I’m not sure if it will work to post pictures. If not, can I email the pictures to someone to post? Lionel couplers on one end and big Atlas kind of couplers on other end. There is a metal prong to one side and the knuckle has a spring holding it in place. The trucks look to be riveted in place. I can’t get them to flip 180 degrees as the Lionel knuckle hits the corner. The sides of these trucks are plastic.

I can’t get my photobucket account to work. Is there anyone that I can email the photos to?

Send them to me. feagles1@nc.rr.com Will post tomorrow as going to bed.

This is a scout type car.Lionel made a kit to convert the trucks for normal couplers.They told you to cut off the old scout type.If you turn the truck while adding a little down force the truck will swing around.It usually drags across the body,but this won’t hurt anything.

Ed

Yep, just a scout coupler conversion. very normal.

Boyd, I am personally unaware of this conversion part number. But I have put to use these Scout type trucks, and there are several paths you can take.

You can order a coupler base plate assembly with coupler (the type used on the postwar staple side trucks) which is #480-25 and has clips which you bend over the wheel axles. The Train Tender has this part listed on his web listing: http://www.ttender.com/partslist.html

You could also drill out the trucks from the body, and then do one of two things. You can use a Dremel with a grinding attachment and reshape the Scout “knuckle” so that you can use it with other types of couplers. You’ll also have to put a slight reshape bend in the metal part of the coupler. The only probelm with doing this, is that the plastic Scout knuckle is held onto the metal truck chassis via a rivet. This rivet is loose and has some play in it, so when you go to back up a long train, the play in that rivet can cause derailments at least on 027 curves.

You can also drill out the Scout coupler, and use metal snips to cut off the metal part of the coupler from the metal truck chassis. Then you can insert a dummy Lionel MPC coupler (the type used on the Kickapoo cars, Bobber Caboose, Industrial Switcher) into the slot where the fromer Scout coupler was using a screw through the hole where the rivet previously was.

I’ve done all of the above myself and all work. I’m just the kind of guy who hates to waste anything, including a Scout truck.

I have one of those, and they work great! I wanted the gondola number, and I wanted to use the magnetic couplers. The vertical plastic piece on the scout coupler is cut off because it was hanging on the switches. This plastic piece is there as a scout truck uncoupler mechanism. There is a manual uncoupler for the scout cars, but I have only seen these in pictures.

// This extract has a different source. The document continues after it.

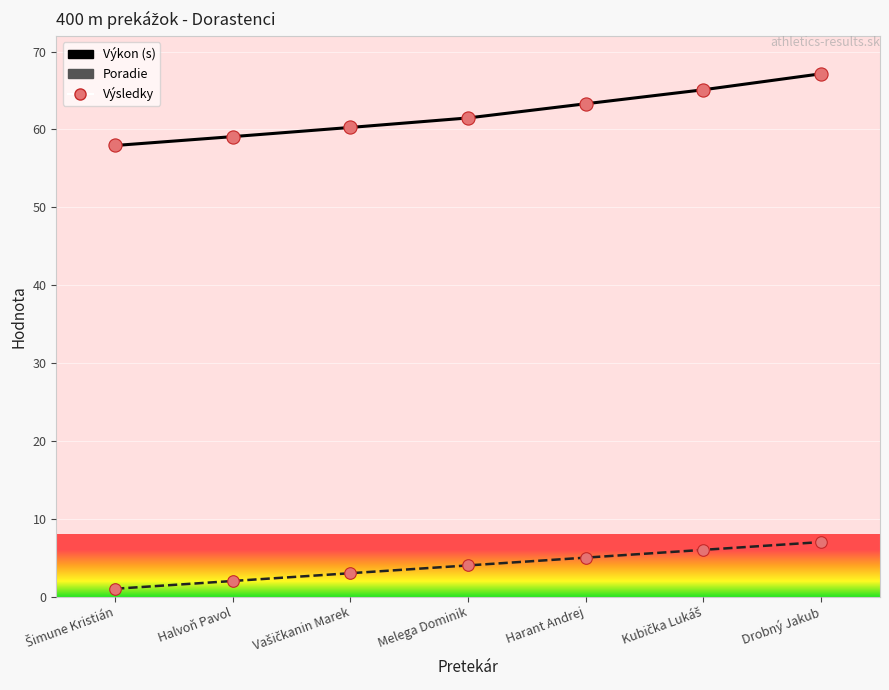

At how many categories does at least one series exceed 50?

7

If you want the scout couplers you can remove the bottom plate from the truck as mentioned above.

Here’s a picture of mine:

Kurt

I’ve heard the word “scout” before but am unfamiliar with it. I paid $10 for it at train show saturday as I was on a mission to buy a bunch of cheap light gondolas, flats and hopper cars for my new Porter. Does this car or the trucks have a value on ebay? As I would take the money and buy more gondolas.

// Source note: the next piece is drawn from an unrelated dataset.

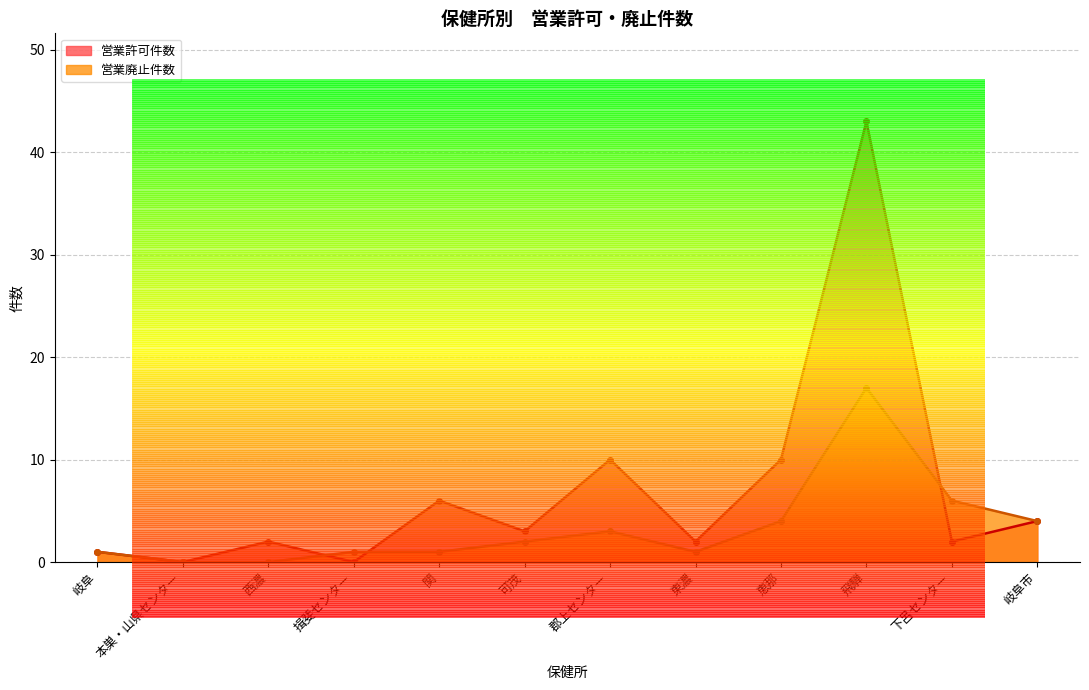

What position from the left is 可茂?

6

Lionel introduced “Scout” trains at the bottom of the line in 1948, and one or two Scout sets were offered each year through 1952. They had small 2-4-2 locomotives (a couple of designs with several catalog numbers over the years), mostly with plastic-bodied motors that quickly gained a reputation for being unreliable and difficult to repair. Scout cars were newly designed (except for the caboose, which was a typical SP type), and the cars had special “Scout” trucks and couplers. The couplers did not mate with regular Lionel couplers – a “conversion coupler” (cat. no. 480-25) was offered in an envelope with an instruction sheet – 55 cents in the 1953 catalog. (These were installed on the gondola in question.)

Small 2-4-2 engines similar to the Scout engines were offered before 1948 and for many years after. (Even during the Scout period, 1948-52, there were 2-4-2s that were not Scouts – they were part of the regular O27 line.) Over the years, many train collectors and operators came to refer to any small Lionel 2-4-2 as a “Scout,” though technically most were not.

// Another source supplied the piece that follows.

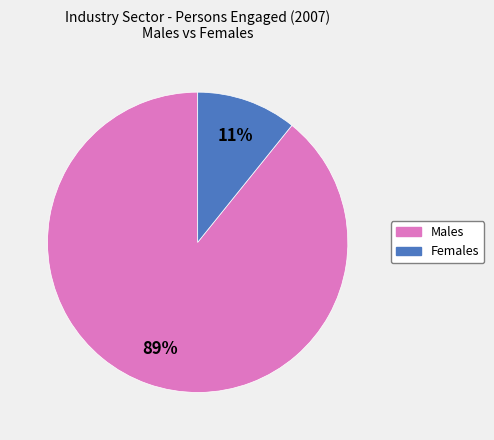

To the nearest percent, what is the average slice percentage?

50%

And the rolling stock – a boxcar, a gondola, and a small single-dome tank car – quickly appeared in the catalogs either with regular Lionel trucks and couplers, or with Scout trucks and standard knuckle couplers. Actual Scout cars were numbered in the 100X series, while cars with other trucks and/or couplers had numbers in the 60xx series – e.g., 6004, 6034, etc. – during the postwar era. After the sale to General Mills, Lionel continued to offer these cars, with later trucks and couplers, and numbers conforming to modern patterns.

I have a couple of these that I picked up at auction for a great price. I noticed one car had the Post-war knuckle coupler on one side and the “scout-type” on the other side. I elected to keep it this way as now, as long as I keep this particular car in between a group of standard coupler cars, or directly to the tender, I can hook scout cars to the other side. No reason to do a lot of conversions for cars I will only run on occasion.